A broad range of sensitivities has been reported for the NBT-PABA test.88 In patients with severe pancreatic insufficiency and malabsorption, the sensitivity is 80% to 90%. In those with mild to moderate impairment, test sensitivity is as low as 40%. In order to improve test specificity, several modifications of the NBT-PABA test have been devised. Administering free PABA on a separate day or giving carbon-14 (14C)–labeled PABA simultaneously with NBT-PABA may identify patients in whom abnormal NBT-PABA test results are caused by mucosal disease of the small bowel.88

Another test similar to the NBT-PABA test is the fluorescein dilaurate (pancreolauryl) test. The principle underlying this test is the same as that for the NBT-PABA test. Fluorescein dilaurate is an ester, poorly soluble in water, that is hydrolyzed by pancreatic carboxylesterase into lauric acid and free water-soluble fluorescein. The fluorescein is readily absorbed into the intestine, partly conjugated in the liver, and excreted in the urine. Fluorescein dilaurate is given in the middle of a breakfast meal.88 Urine is collected for 10 hours after breakfast, and the fluorescein excreted in the urine is measured. Like the PABA metabolite, fluorescein can also be measured in the serum. To evaluate the subject’s absorption, conjugation, and excretion, the test is repeated two to three days later with free fluorescein. The recovery rate on both days is expressed as a ratio. Like the NBT-PABA test, the pancreolauryl test is highly sensitive and specific for advanced pancreatic disease and less so for mild or moderate disease.
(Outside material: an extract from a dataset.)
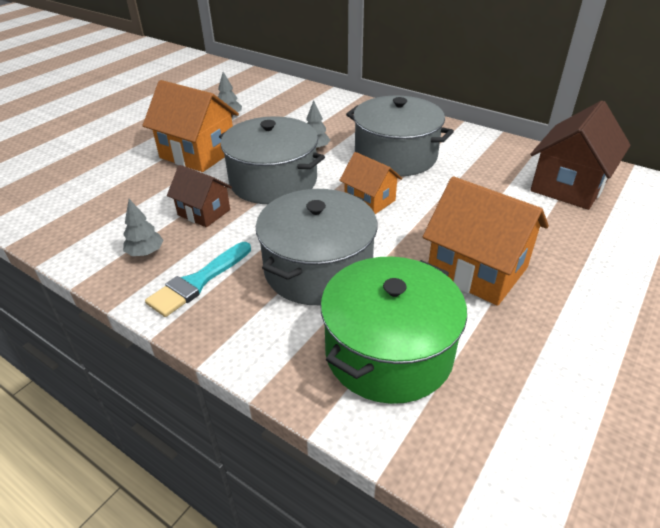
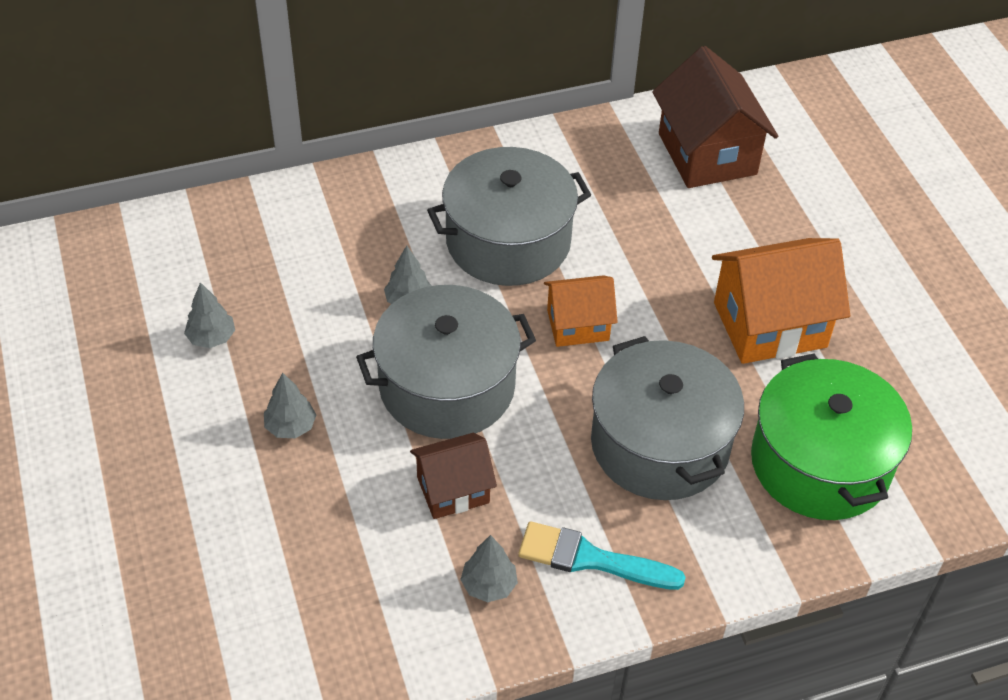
camera: 55 degrees left, 10 degrees up
(198, 153) = (290, 427): orange house -> grey tree
(198, 281) = (591, 559): turquoise brush -> turquoise brush turned 120 degrees clockwise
Several other indirect tubeless tests have been created in an effort to improve sensitivity for identifying milder forms of exocrine pancreatic dysfunction. They include triglyceride and cholesteryl breath tests; H2 and CO2 breath tests; the dual-label Schilling test; and plasma measurements of pancreatic polypeptide and amino acids.88,100 However, none of these tests has been shown to have greater sensitivity than the indirect tubeless tests described previously. In addition, many of them require radioactive isotopes or expensive equipment, making their usefulness less desirable.

The profusion of tests of pancreatic function suggests that the ideal test has not been developed. The direct tests remain the gold standard and should be used to detect mild and moderate pancreatic inefficiency. For detection of severe insufficiency resulting in steatorrhea, many of the tests described have adequate sensitivity.